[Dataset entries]
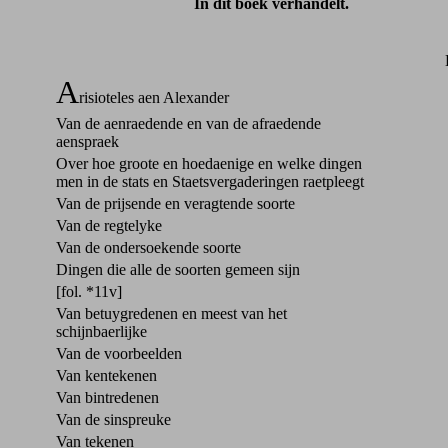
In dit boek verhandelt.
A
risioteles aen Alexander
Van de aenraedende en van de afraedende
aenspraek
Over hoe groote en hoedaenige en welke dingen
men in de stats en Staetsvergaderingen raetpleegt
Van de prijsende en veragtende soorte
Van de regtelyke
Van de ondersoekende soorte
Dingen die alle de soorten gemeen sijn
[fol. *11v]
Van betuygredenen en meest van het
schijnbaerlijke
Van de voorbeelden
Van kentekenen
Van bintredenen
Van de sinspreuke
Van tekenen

Exercise details: Repeat the records above exactly, leaving out the pictures.

Reply to the exercise:
In dit boek verhandelt.
A
risioteles aen Alexander
Van de aenraedende en van de afraedende
aenspraek
Over hoe groote en hoedaenige en welke dingen
men in de stats en Staetsvergaderingen raetpleegt
Van de prijsende en veragtende soorte
Van de regtelyke
Van de ondersoekende soorte
Dingen die alle de soorten gemeen sijn
[fol. *11v]
Van betuygredenen en meest van het
schijnbaerlijke
Van de voorbeelden
Van kentekenen
Van bintredenen
Van de sinspreuke
Van tekenen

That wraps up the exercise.